Show every line of the items below that contains the word "largest", copying each such line in full. Case counts.
- - - -
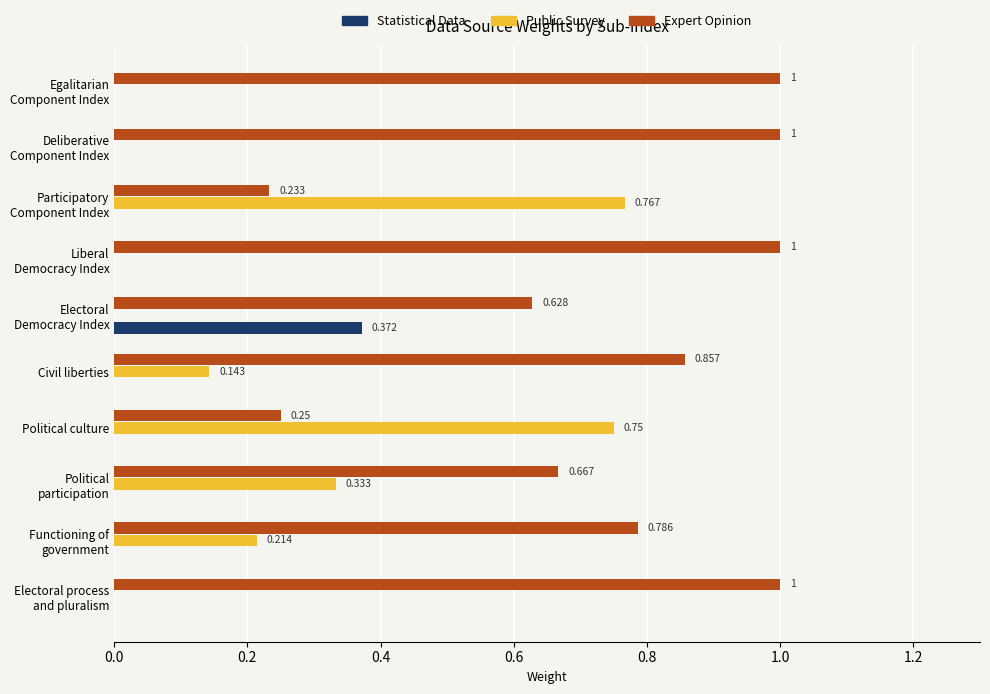

Which series has the largest total across all categories?

Expert Opinion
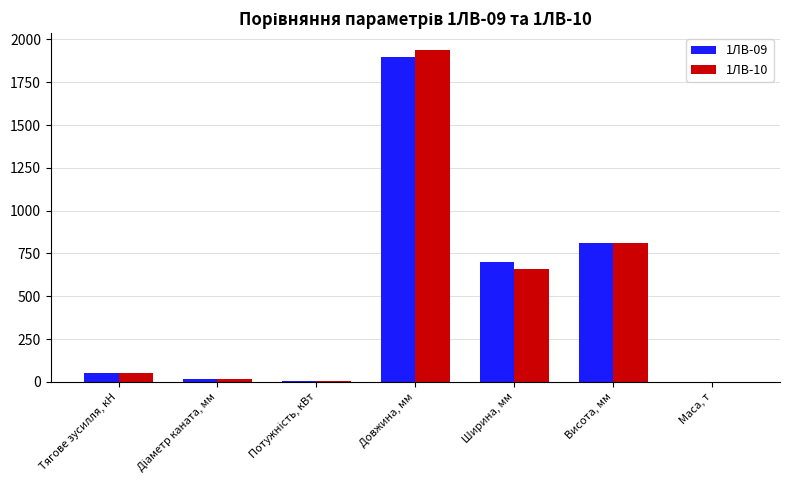

How many distinct data groups are displayed?

2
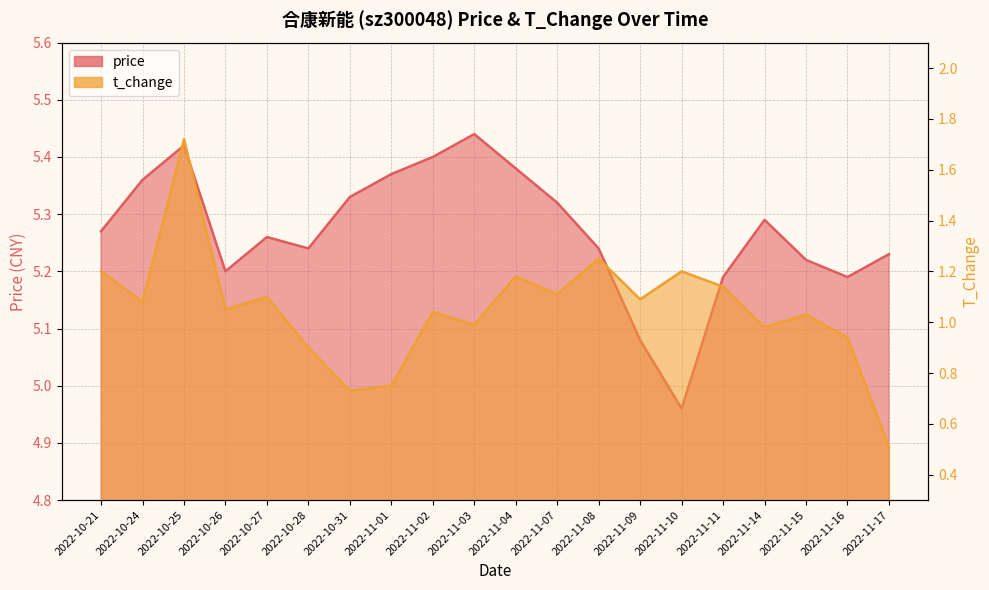

What is the spread (max minus min) of values at 2022-10-26?

4.2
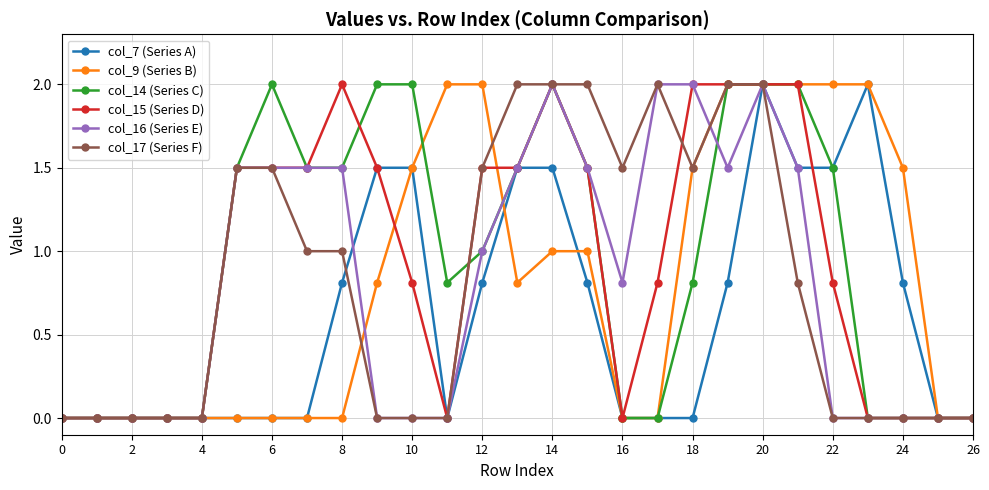

How many categories are shown in the chart?

27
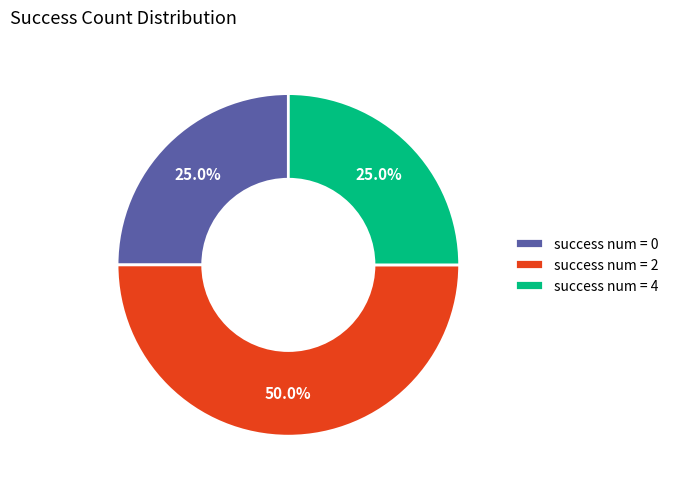

What is the largest slice in the pie chart?

success num = 2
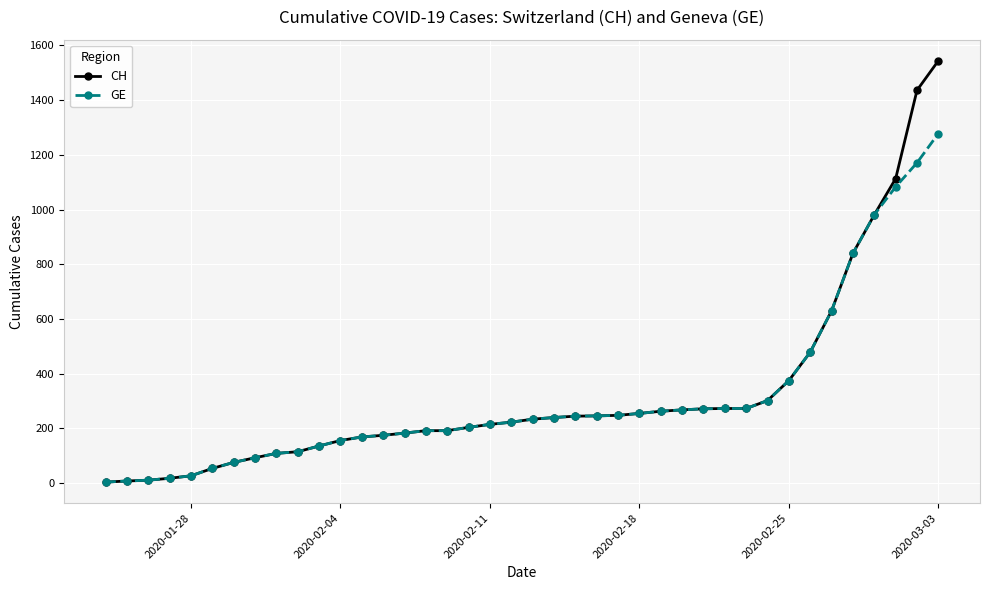

How many data points in GE are less than 234?

20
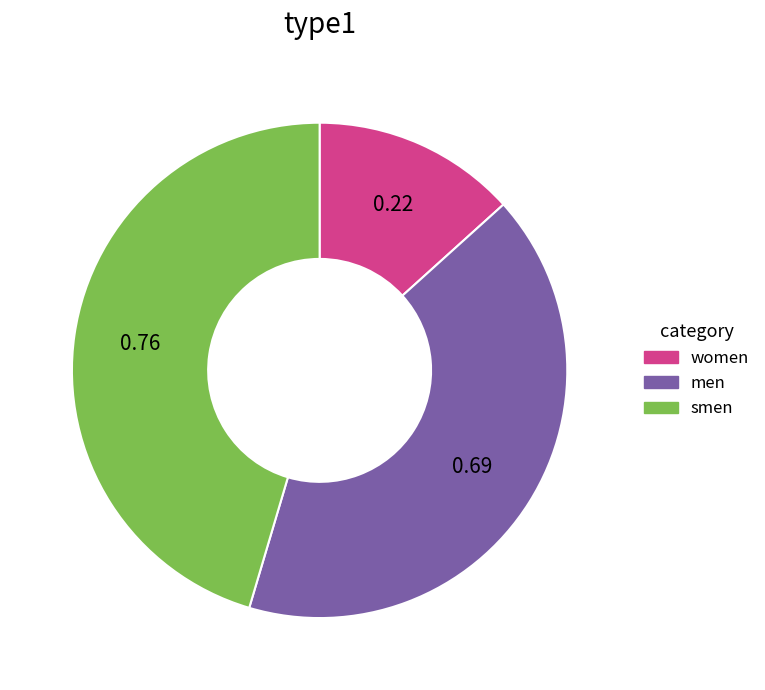

How many slices are in this pie chart?

3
- - - -
**Answer space**
Which series has the largest total across all categories?
What is the largest slice in the pie chart?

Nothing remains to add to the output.